# Your thoughts on Scanpan



## babytiger (Oct 14, 2010)

I've been wanting to get a nonstick skillet and a small sauce pan with lid. Sur La Table currently has a set of from Scanpan on sale, 9¼" skillet and 3-qt. saucepan with lid for $89.99, with free shipping. http://www.surlatable.com/product/738781.do

I know nothing about Scanpan. Does anyone have experience with them? Pros? Cons? Are they heavy?


----------



## phatch (Mar 29, 2002)

They're reportedly tougher than generic non-stick, but the increase doesn't merit the high price. There was also a spate of bad coatings a year or two back.

You should be able to pick up a thick aluminum teflon pan for about $20 that will last 2-4 years or longer depending how careful you are with it. Then pick up another $20 dollar pan after that. Those two sequential pans will last longer in total than the scanpan and cost much less.

I don't know why you'd want a non-stick saucepan. I've had them and the non-stick doesn't add anything to their use really.

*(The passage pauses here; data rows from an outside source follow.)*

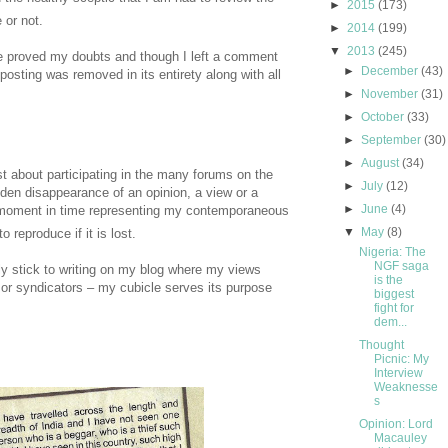
►
2015
(173)
 or not.
►
2014
(199)
▼
2013
(245)
e proved my doubts and though I left a comment
►
December
(43)
posting was removed in its entirety along with all
►
November
(31)
►
October
(33)
►
September
(30)
►
August
(34)
st about participating in the many forums on the
►
July
(12)
dden disappearance of an opinion, a view or a
►
June
(4)
moment in time representing my contemporaneous
▼
May
(8)
 reproduce if it is lost.
Nigeria: The
NGF saga
ly stick to writing on my blog where my views
is the
 or syndicators – my cubicle serves its purpose
biggest
fight for
dem...
Thought
Picnic: My
Interview
Weaknesse
s
Opinion: Lord
Macauley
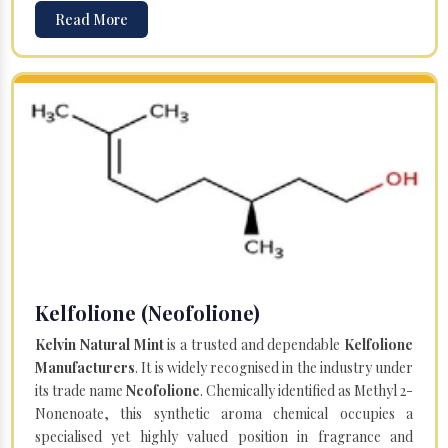
Read More
Kelfolione (Neofolione)
Kelvin Natural Mint
is a trusted and dependable
Kelfolione
Manufacturers
. It is widely recognised in the industry under
its trade name
Neofolione
. Chemically identified as Methyl 2-
Nonenoate, this synthetic aroma chemical occupies a
specialised yet highly valued position in fragrance and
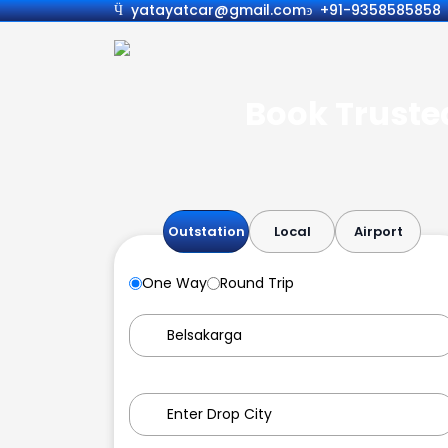
yatayatcar@gmail.com
+91-9358585858
Book Trusted
Outstation
Local
Airport
One Way
Round Trip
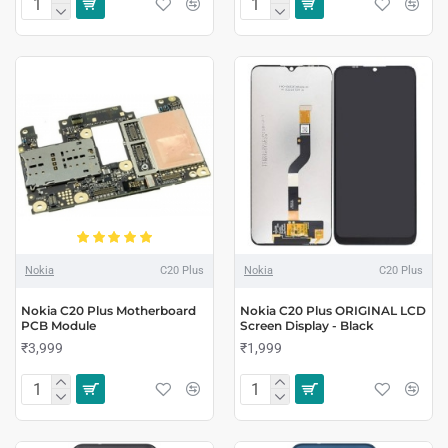
Nokia
C20 Plus
Nokia
C20 Plus
Nokia C20 Plus Motherboard
Nokia C20 Plus ORIGINAL LCD
PCB Module
Screen Display - Black
₹3,999
₹1,999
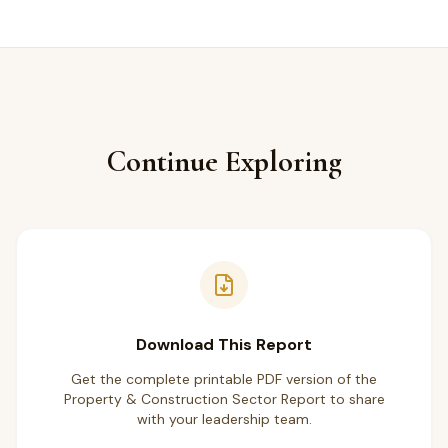
Continue Exploring
Download This Report
Get the complete printable PDF version of the
Property & Construction Sector Report to share
with your leadership team.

Plus they become useless for caramel and such as you can't accurately gauge color against the dark coating.


----------



## babytiger (Oct 14, 2010)

Thanks for letting me know about the quality. I actually don't need the saucepan to be non-stick, just the skillet. I was just curious as this set in particular is so inexpensive compare to the other Scanpan products.


----------



## french fries (Sep 5, 2008)

Did you notice that the set is marked as "discontinued"?


----------